SELECTED EXTRACT
Subsections
9.2 Component Repository Systems
Research on reusable component repository systems is abundant. They differ from
each other mainly in the retrieval mechanisms adopted. These systems can be
divided into three groups according to the aspect of programs on which
the retrieval mechanisms are based.
The retrieval mechanism used in CodeBroker is similar to those of reusable component
repository systems that use free-text indexing.
GURU [Maarek et al., 1991] indexes
components based on their textual documentation. Etzkorn and Davis have
tried to use header comments (similar
to doc comments in CodeBroker) to index legacy object-oriented
programs [Etzkorn and Davis, 1997b]. Comments and identifier names are
also used for indexing in [Girardi and Ibrahim, 1995]
and [DiFelice and Fonzi, 1998]. Michail and Notkin have demonstrated the
possibility of using identifier names only to find similar reusable
components for comparison [Michail and Notkin, 1999].
Free-text indexing is easy both for setting up a component repository and
for programmers to formulate reuse queries. Despite its simplicity,
empirical studies have found that it performs no worse, in terms of
retrieval effectiveness, than other more delicate, effort-consuming
repository systems [Frakes and Pole, 1994,Mili et al., 1997b].
Nevertheless, free-text indexing-based reuse systems do not directly
support shortening the conceptual gap in query formulation.
One attempt to bridge the conceptual gap is to use structured
representations and knowledge bases. Both CodeFinder [Henninger, 1997]
and LaSSIE [Devanbu et al., 1991] use frames to represent
reusable components. Frames in CodeFinder are connected by an
associative network whose links have weights to reflect the semantic
relationships among components. Searching relevant components is
supported by spreading activation. Frames in LaSSIE are structured
into hierarchical, taxonomic categories by human experts. To
ease the difficulty of creating the frame representations of
components, ROSA [Girardi and Ibrahim, 1995] applies natural language
processing techniques to automate the
process. However, sentences that can be processed are very
limited.
The multiple faceted classification schema [Prieto-Diaz, 1991]
is another format of structured representations. Reusable components
are represented with multiple facets, each of which is described with
a term. A conceptual distance graph has to be constructed to reflect
the semantic relationships among terms. AIRS is a system that combines
multiple facets and the frame-based approach [Ostertag et al., 1992].

DIRECTIONS
1: From the section on component repository systems, please repeat the passage that begins at the words "GURU [Maarek et" and stops after the words "et al., 1997b].".
2: In the section on component repository systems, how are frames in LaSSIE structured?
3: List every system that the section on component repository systems mentions by name.
The lines further down have nothing to do with the section on component repository systems.

RECORDED INFORMATION
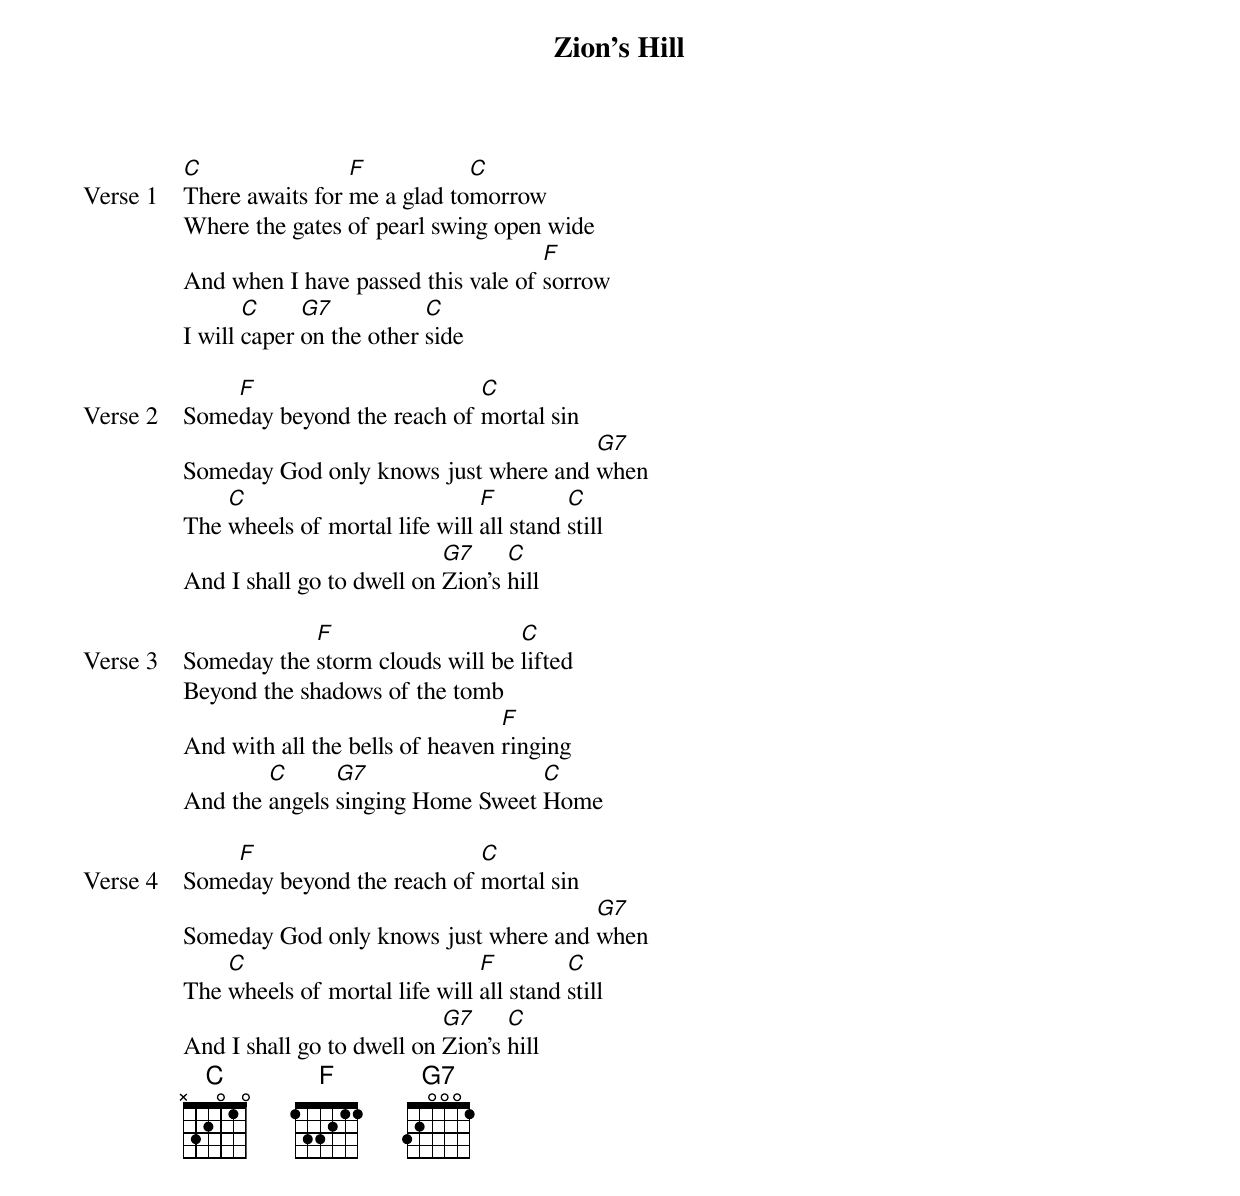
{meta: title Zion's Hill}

RESPONSES
1:
GURU [Maarek et al., 1991] indexes
components based on their textual documentation. Etzkorn and Davis have
tried to use header comments (similar
to doc comments in CodeBroker) to index legacy object-oriented
programs [Etzkorn and Davis, 1997b]. Comments and identifier names are
also used for indexing in [Girardi and Ibrahim, 1995]
and [DiFelice and Fonzi, 1998]. Michail and Notkin have demonstrated the
possibility of using identifier names only to find similar reusable
components for comparison [Michail and Notkin, 1999].
Free-text indexing is easy both for setting up a component repository and
for programmers to formulate reuse queries. Despite its simplicity,
empirical studies have found that it performs no worse, in terms of
retrieval effectiveness, than other more delicate, effort-consuming
repository systems [Frakes and Pole, 1994,Mili et al., 1997b].

2: They are structured into hierarchical, taxonomic categories by human experts.

3: CodeBroker, GURU, CodeFinder, LaSSIE, ROSA, AIRS